* [WORK REQUEST] Verbatim output of the lines below is required, with the images omitted.

* [GIVEN MATERIAL]
**********

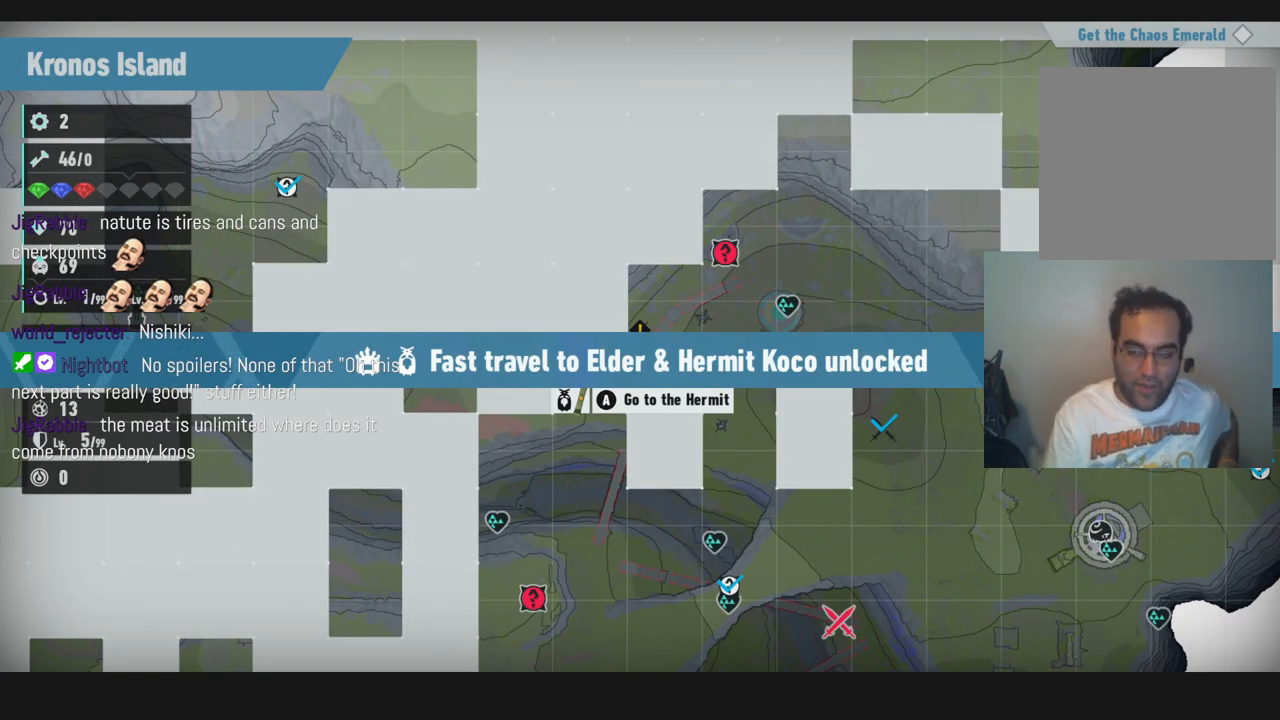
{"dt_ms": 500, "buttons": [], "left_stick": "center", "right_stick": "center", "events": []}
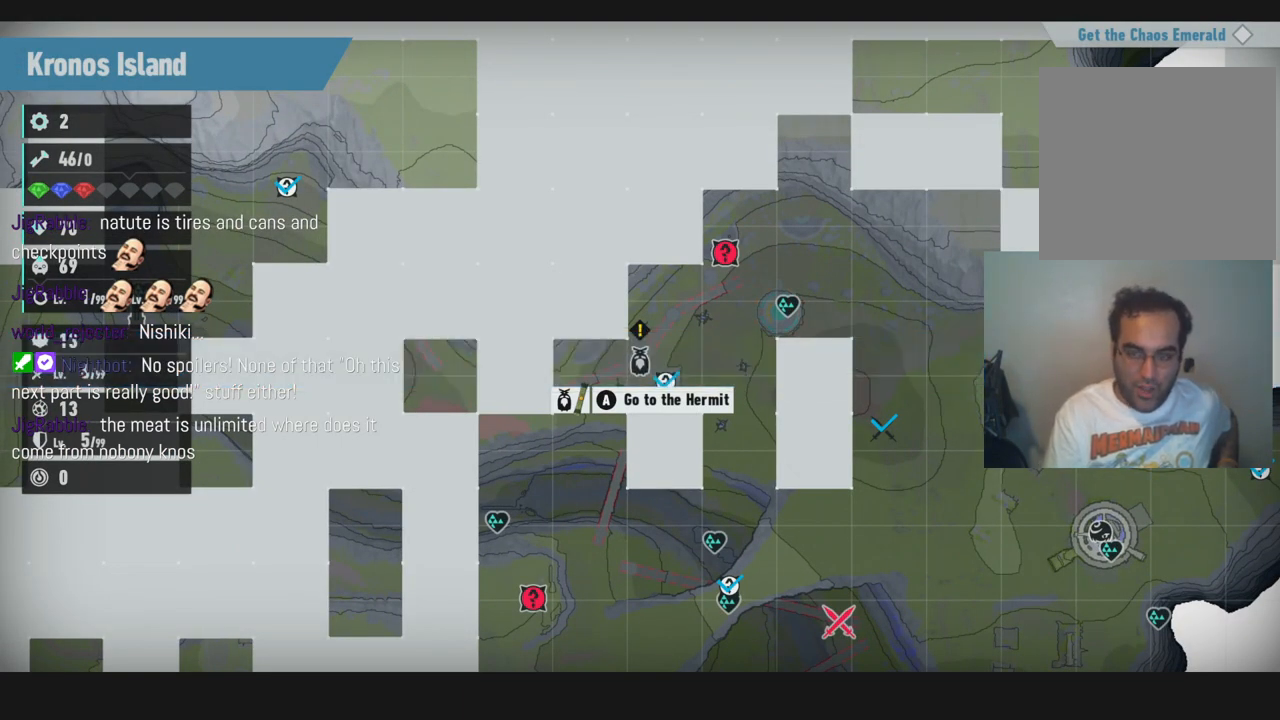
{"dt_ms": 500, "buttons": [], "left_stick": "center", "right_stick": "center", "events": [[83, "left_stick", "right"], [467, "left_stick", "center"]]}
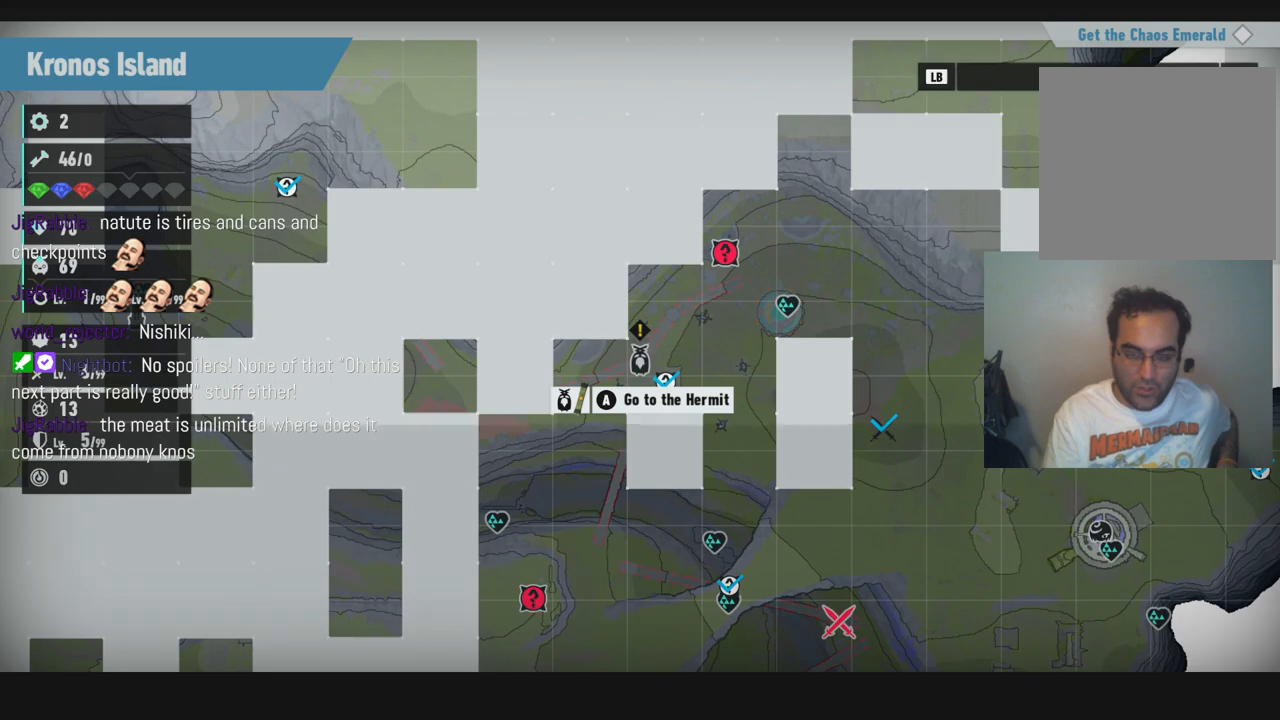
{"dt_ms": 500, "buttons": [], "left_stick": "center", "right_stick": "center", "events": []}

**********

* [RESULT]
{"dt_ms": 500, "buttons": [], "left_stick": "center", "right_stick": "center", "events": []}
{"dt_ms": 500, "buttons": [], "left_stick": "center", "right_stick": "center", "events": [[83, "left_stick", "right"], [467, "left_stick", "center"]]}
{"dt_ms": 500, "buttons": [], "left_stick": "center", "right_stick": "center", "events": []}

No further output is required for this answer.